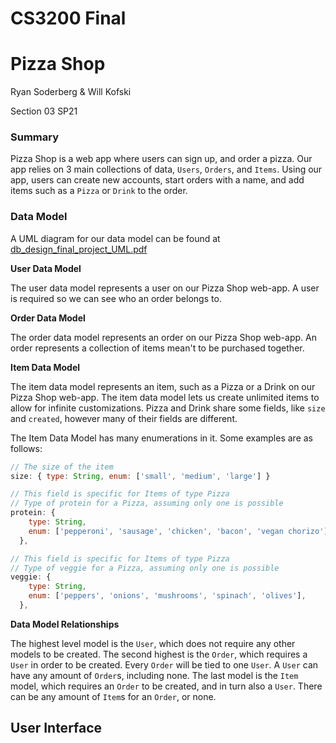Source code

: # CS3200 Final

# Pizza Shop

Ryan Soderberg & Will Kofski

Section 03 SP21

### Summary

Pizza Shop is a web app where users can sign up, and order a pizza. Our app relies on 3 main collections of data, `Users`, `Orders`, and `Items`. Using our app, users can create new accounts, start orders with a name, and add items such as a `Pizza` or `Drink` to the order.

### Data Model

A UML diagram for our data model can be found at [db_design_final_project_UML.pdf](https://github.com/Ryanjso/CS3200-Final-Project/blob/main/db_design_final_project_UML.pdf)

**User Data Model**

The user data model represents a user on our Pizza Shop web-app. A user is required so we can see who an order belongs to.

**Order Data Model**

The order data model represents an order on our Pizza Shop web-app. An order represents a collection of items mean't to be purchased together.

**Item Data Model**

The item data model represents an item, such as a Pizza or a Drink on our Pizza Shop web-app. The item data model lets us create unlimited items to allow for infinite customizations. Pizza and Drink share some fields, like `size` and `created`, however many of their fields are different.

The Item Data Model has many enumerations in it. Some examples are as follows:

```jsx
// The size of the item
size: { type: String, enum: ['small', 'medium', 'large'] }

// This field is specific for Items of type Pizza
// Type of protein for a Pizza, assuming only one is possible
protein: {
    type: String,
    enum: ['pepperoni', 'sausage', 'chicken', 'bacon', 'vegan chorizo'],
  },

// This field is specific for Items of type Pizza
// Type of veggie for a Pizza, assuming only one is possible
veggie: {
    type: String,
    enum: ['peppers', 'onions', 'mushrooms', 'spinach', 'olives'],
  },
```

**Data Model Relationships**

The highest level model is the `User`, which does not require any other models to be created. The second highest is the `Order`, which requires a `User` in order to be created. Every `Order` will be tied to one `User`. A `User` can have any amount of `Order`s, including none. The last model is the `Item` model, which requires an `Order` to be created, and in turn also a `User`. There can be any amount of `Item`s for an `Order`, or none.

## User Interface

-*-*-

§ WHAT NEEDS TO BE DONE
Output every record verbatim, skipping images.

§ WRITTEN ANSWER
Source code

: # CS3200 Final

# Pizza Shop

Ryan Soderberg & Will Kofski

Section 03 SP21

### Summary

Pizza Shop is a web app where users can sign up, and order a pizza. Our app relies on 3 main collections of data, `Users`, `Orders`, and `Items`. Using our app, users can create new accounts, start orders with a name, and add items such as a `Pizza` or `Drink` to the order.

### Data Model

A UML diagram for our data model can be found at [db_design_final_project_UML.pdf](https://github.com/Ryanjso/CS3200-Final-Project/blob/main/db_design_final_project_UML.pdf)

**User Data Model**

The user data model represents a user on our Pizza Shop web-app. A user is required so we can see who an order belongs to.

**Order Data Model**

The order data model represents an order on our Pizza Shop web-app. An order represents a collection of items mean't to be purchased together.

**Item Data Model**

The item data model represents an item, such as a Pizza or a Drink on our Pizza Shop web-app. The item data model lets us create unlimited items to allow for infinite customizations. Pizza and Drink share some fields, like `size` and `created`, however many of their fields are different.

The Item Data Model has many enumerations in it. Some examples are as follows:

```jsx
// The size of the item
size: { type: String, enum: ['small', 'medium', 'large'] }

// This field is specific for Items of type Pizza
// Type of protein for a Pizza, assuming only one is possible
protein: {
    type: String,
    enum: ['pepperoni', 'sausage', 'chicken', 'bacon', 'vegan chorizo'],
  },

// This field is specific for Items of type Pizza
// Type of veggie for a Pizza, assuming only one is possible
veggie: {
    type: String,
    enum: ['peppers', 'onions', 'mushrooms', 'spinach', 'olives'],
  },
```

**Data Model Relationships**

The highest level model is the `User`, which does not require any other models to be created. The second highest is the `Order`, which requires a `User` in order to be created. Every `Order` will be tied to one `User`. A `User` can have any amount of `Order`s, including none. The last model is the `Item` model, which requires an `Order` to be created, and in turn also a `User`. There can be any amount of `Item`s for an `Order`, or none.

## User Interface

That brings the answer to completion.